_Directions for this task_. Give the lines of the items below as a JSON list of strings, one string per line, leaving out any blank lines.

"""

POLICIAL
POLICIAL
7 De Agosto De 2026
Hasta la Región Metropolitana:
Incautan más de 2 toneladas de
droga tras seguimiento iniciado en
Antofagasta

"""

_Result of the task_.
[
  "POLICIAL",
  "POLICIAL",
  "7 De Agosto De 2026",
  "Hasta la Región Metropolitana:",
  "Incautan más de 2 toneladas de",
  "droga tras seguimiento iniciado en",
  "Antofagasta"
]